SELECTED EXTRACT =
━━━━━━━━━━

# Is Robbie Keane Useless?



## Lex Foutish (10 May 2011)

I've never regarded Robbie Keane as a quality player. I think a lot of Irish people think highly of him just because he's Irish and probably wouldn't give him a second glance if he wasn't. He's been guilty of some terrible misses during his career.

Last Saturday's miss against Blackburn was woeful. If he'd scored, West Ham's chances of staying up would have increased greatly. But, on the positive side for West Ham, they probably won't have to pay him the million pound bonus that he was looking for, if he'd helped to keep them up!


----------



## One (10 May 2011)

I don't think he is useless. I think he has had quite a good career, albeit he probably has from club to club more than he would prefer. That said he probably doesn't have the same level of mobility and acceleration that he used to have 7 or 8 years ago. Everyone misses easy chances from time to time.


----------



## Ceist Beag (11 May 2011)

So let me see, the player who is not only our top goalscorer, but who has actually scored more than twice the number of goals that the next on the list scored, and who captains the team, is he useless? Ehhhh maybe it's the Roy Keane slant rubbing off on you there Lex! Certainly he's past his best, but credit where it is due, his record may never be broken.

━━━━━━━━━━

DATASET EXTRACT =
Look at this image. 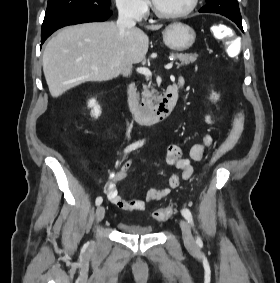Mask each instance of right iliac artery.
Instances as JSON below:
<instances>
[{"instance_id": "obj_1", "label": "right iliac artery", "mask_w": 280, "mask_h": 283, "mask_svg": "<svg viewBox=\"0 0 280 283\" xmlns=\"http://www.w3.org/2000/svg\"><path fill=\"white\" fill-rule=\"evenodd\" d=\"M140 145H141V144H140L139 142L133 143V144H131L130 146H128V147L124 150V152H125V153H128V152H130V151H132V150L138 148ZM102 201H103L102 197L99 196V197L96 198L95 203H96V205L98 206V205H100V204L102 203Z\"/></svg>"}]
</instances>
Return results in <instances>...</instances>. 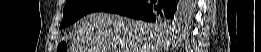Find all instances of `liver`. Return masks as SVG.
Wrapping results in <instances>:
<instances>
[{"instance_id": "liver-1", "label": "liver", "mask_w": 261, "mask_h": 52, "mask_svg": "<svg viewBox=\"0 0 261 52\" xmlns=\"http://www.w3.org/2000/svg\"><path fill=\"white\" fill-rule=\"evenodd\" d=\"M168 30L160 22L93 13L80 20L72 52H168Z\"/></svg>"}]
</instances>
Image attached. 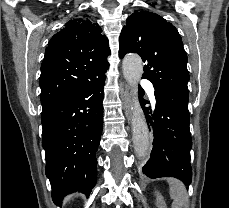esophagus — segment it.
<instances>
[{"instance_id": "obj_1", "label": "esophagus", "mask_w": 229, "mask_h": 208, "mask_svg": "<svg viewBox=\"0 0 229 208\" xmlns=\"http://www.w3.org/2000/svg\"><path fill=\"white\" fill-rule=\"evenodd\" d=\"M123 103H124L125 116L128 122L130 123L132 118V102H131L129 85H125V91L123 93Z\"/></svg>"}]
</instances>
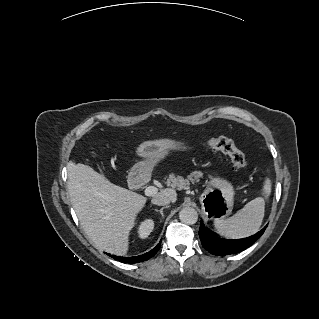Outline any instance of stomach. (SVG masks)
<instances>
[{
  "label": "stomach",
  "mask_w": 319,
  "mask_h": 319,
  "mask_svg": "<svg viewBox=\"0 0 319 319\" xmlns=\"http://www.w3.org/2000/svg\"><path fill=\"white\" fill-rule=\"evenodd\" d=\"M165 146L163 144H148L145 145V147L142 149V155L146 158H150L153 160H156L160 158L164 152ZM152 163L147 162V163H142L137 166V169L135 171V175L138 177V171H142V177L146 178L151 169ZM194 178L197 179L198 176H195ZM222 189L227 188L228 186L224 183H221L220 185ZM212 200L211 204H208V201L205 200V207L204 210L209 213L210 216H213L216 214V217H223L226 214L230 212L229 206L227 203L224 201V198L222 197L221 191L215 189L212 194H211Z\"/></svg>",
  "instance_id": "stomach-1"
}]
</instances>
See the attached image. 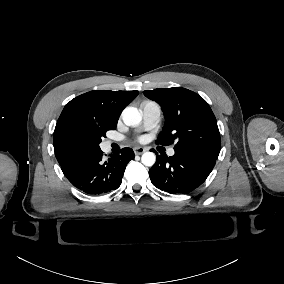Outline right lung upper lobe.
<instances>
[{"label":"right lung upper lobe","instance_id":"obj_1","mask_svg":"<svg viewBox=\"0 0 284 284\" xmlns=\"http://www.w3.org/2000/svg\"><path fill=\"white\" fill-rule=\"evenodd\" d=\"M138 91H90L68 102L53 134L54 151L61 166L81 156L96 152L78 141L72 132L76 124L103 130H114L123 109L138 95Z\"/></svg>","mask_w":284,"mask_h":284}]
</instances>
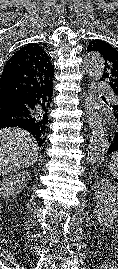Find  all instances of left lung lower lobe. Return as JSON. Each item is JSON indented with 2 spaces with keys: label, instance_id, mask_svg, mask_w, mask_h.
Here are the masks:
<instances>
[{
  "label": "left lung lower lobe",
  "instance_id": "1",
  "mask_svg": "<svg viewBox=\"0 0 118 269\" xmlns=\"http://www.w3.org/2000/svg\"><path fill=\"white\" fill-rule=\"evenodd\" d=\"M116 105V104H115ZM113 110V114L115 116V118L117 119L116 121V128H115V132L112 136V138L110 137L109 139V145H108V148H107V154H111L115 151H118V105L117 106H114V105H111L110 106Z\"/></svg>",
  "mask_w": 118,
  "mask_h": 269
}]
</instances>
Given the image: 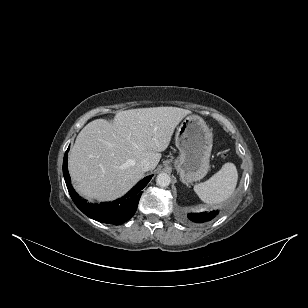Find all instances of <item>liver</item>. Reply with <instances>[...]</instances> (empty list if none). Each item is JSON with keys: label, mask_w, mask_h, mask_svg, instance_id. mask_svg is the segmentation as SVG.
Segmentation results:
<instances>
[{"label": "liver", "mask_w": 308, "mask_h": 308, "mask_svg": "<svg viewBox=\"0 0 308 308\" xmlns=\"http://www.w3.org/2000/svg\"><path fill=\"white\" fill-rule=\"evenodd\" d=\"M191 111L153 107L119 111L110 123L96 119L78 134L68 157L76 191L86 199L114 200L132 188L144 172L142 159L158 165L176 126Z\"/></svg>", "instance_id": "liver-1"}]
</instances>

━━━━━━━━━━

THE EXERCISE =
Pick up the forum thread about Robbie Keane and continue it from its last post. You won't need the rows.

RESULT OF THE TASK =
----------



## csirl (11 May 2011)

Not totally useless. Seems to be a big game player - has scored a lot of goals in important Internationals, but seems to cruise through routine games. 

He could be better - seems to have a bad attitude on the pitch at times - you often see instances where he falls about looking for a penalty/free kick and moans at the ref where he could have scored if he'd just kept playing and shot at goal.


----------



## RMCF (11 May 2011)

Well if he is he earned a hell of a lot of money being useless.

Personally I think he has been a good solid 6 out of 10 most of his career. Never a world beater, but slightly better than the average player.

Now well past his sell-by.


----------



## MrMan (11 May 2011)

Ceist Beag said:


> So let me see, the player who is not only our top goalscorer, but who has actually scored more than twice the number of goals that the next on the list scored, and who captains the team, is he useless? Ehhhh maybe it's the Roy Keane slant rubbing off on you there Lex! Certainly he's past his best, but credit where it is due, his record may never be broken.



I dont' disagree with you about the football side of things, but he is captain because of profile. He has grown into the role over time, but it didn't make much sense to make him captain at the time and still doesn't.


----------



## Mpsox (11 May 2011)

not totally useless, but if you take out his penalities, then his goals per game rate is nothing to write home about. He's just a middle of the road striker who has never played for a major club.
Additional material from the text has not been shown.